En moins de six mois, l’Autorité de la concurrence a dénoncé plusieurs ententes illégales. En décembre 2014, 13 fabricants de produits d’hygiène, dont Procter et Gamble, Unilever ou Colgate-Palmolive, écopaient d’une amende d’un milliard d’euros. Fin mars 2015, un cartel de la farine était montré du doigt, juste avant celui des produits laitiers.
En fait, ces ententes font partie du fonctionnement normal du marché capitaliste, qui recherche le maximum de profits par tous les moyens, y compris illégaux. Il est tout aussi habituel que ces affaires sortent grâce à des dénonciations et que l’Autorité de la concurrence soit compréhensive avec ceux qui « balancent ». Ainsi Yoplait, qui a dénoncé ses complices du « cartel du yaourt » auquel il participait jusqu’en 2011, a échappé à l’amende…
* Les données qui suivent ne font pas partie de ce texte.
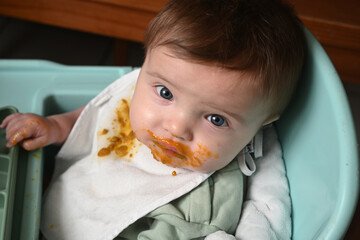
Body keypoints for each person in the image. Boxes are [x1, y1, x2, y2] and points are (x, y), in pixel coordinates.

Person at [1, 0, 306, 239]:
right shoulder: (148, 88)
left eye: (215, 119)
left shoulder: (201, 208)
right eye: (165, 93)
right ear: (144, 64)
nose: (175, 127)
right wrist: (56, 126)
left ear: (262, 124)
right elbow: (98, 117)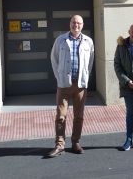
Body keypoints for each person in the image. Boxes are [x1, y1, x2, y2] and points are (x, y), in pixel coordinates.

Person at [46, 15, 94, 158]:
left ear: (82, 25)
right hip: (64, 85)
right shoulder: (60, 40)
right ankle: (60, 145)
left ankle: (75, 143)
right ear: (70, 24)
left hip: (80, 85)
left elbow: (90, 63)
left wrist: (85, 77)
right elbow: (53, 59)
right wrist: (59, 76)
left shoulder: (88, 42)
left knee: (79, 116)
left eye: (79, 23)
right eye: (74, 22)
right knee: (61, 116)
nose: (76, 25)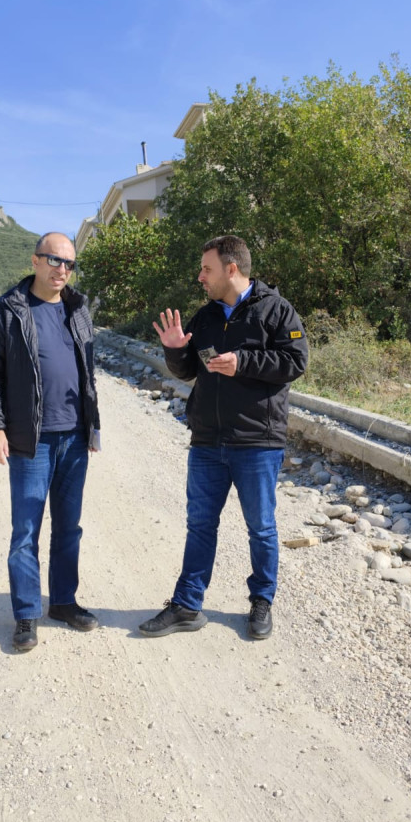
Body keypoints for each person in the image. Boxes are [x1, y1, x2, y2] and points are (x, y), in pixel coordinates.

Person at [139, 235, 308, 641]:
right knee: (200, 525)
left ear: (231, 269)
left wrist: (242, 362)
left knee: (261, 528)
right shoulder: (206, 316)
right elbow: (188, 371)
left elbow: (295, 361)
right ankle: (186, 605)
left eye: (207, 269)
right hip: (207, 441)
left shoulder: (277, 311)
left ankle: (261, 601)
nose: (201, 277)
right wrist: (175, 350)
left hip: (257, 441)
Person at [0, 232, 101, 652]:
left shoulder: (78, 308)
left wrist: (93, 425)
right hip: (31, 441)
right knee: (26, 530)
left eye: (69, 263)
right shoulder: (7, 309)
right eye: (54, 260)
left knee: (69, 528)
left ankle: (63, 602)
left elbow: (88, 371)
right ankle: (27, 614)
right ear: (35, 260)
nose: (62, 269)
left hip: (74, 437)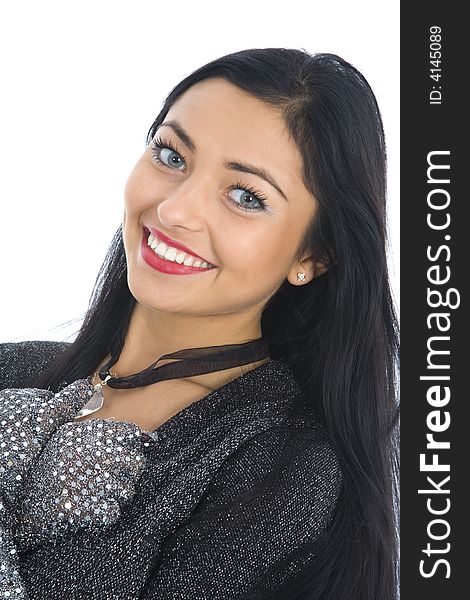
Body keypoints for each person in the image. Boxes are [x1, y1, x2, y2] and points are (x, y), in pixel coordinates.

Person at [0, 47, 399, 599]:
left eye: (244, 196)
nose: (174, 210)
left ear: (315, 254)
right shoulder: (11, 366)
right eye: (170, 155)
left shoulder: (282, 473)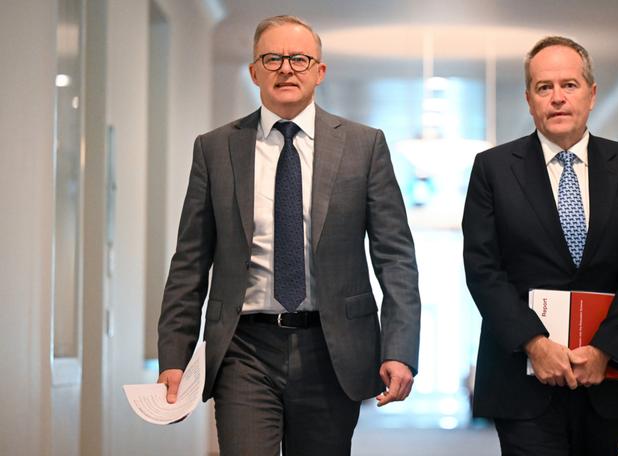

Rien n’empêchera les patrons de s’arranger entre eux, tant que n’existera pas une transparence totale, en commençant par supprimer le secret commercial et bancaire qui permet de camoufler toutes ces pratiques. Et, plutôt que compter sur cette Autorité de la concurrence si prompte à trouver des arrangements avec les fraudeurs, il faudra imposer un véritable contrôle de la population sur les prix et les pratiques des fabricants.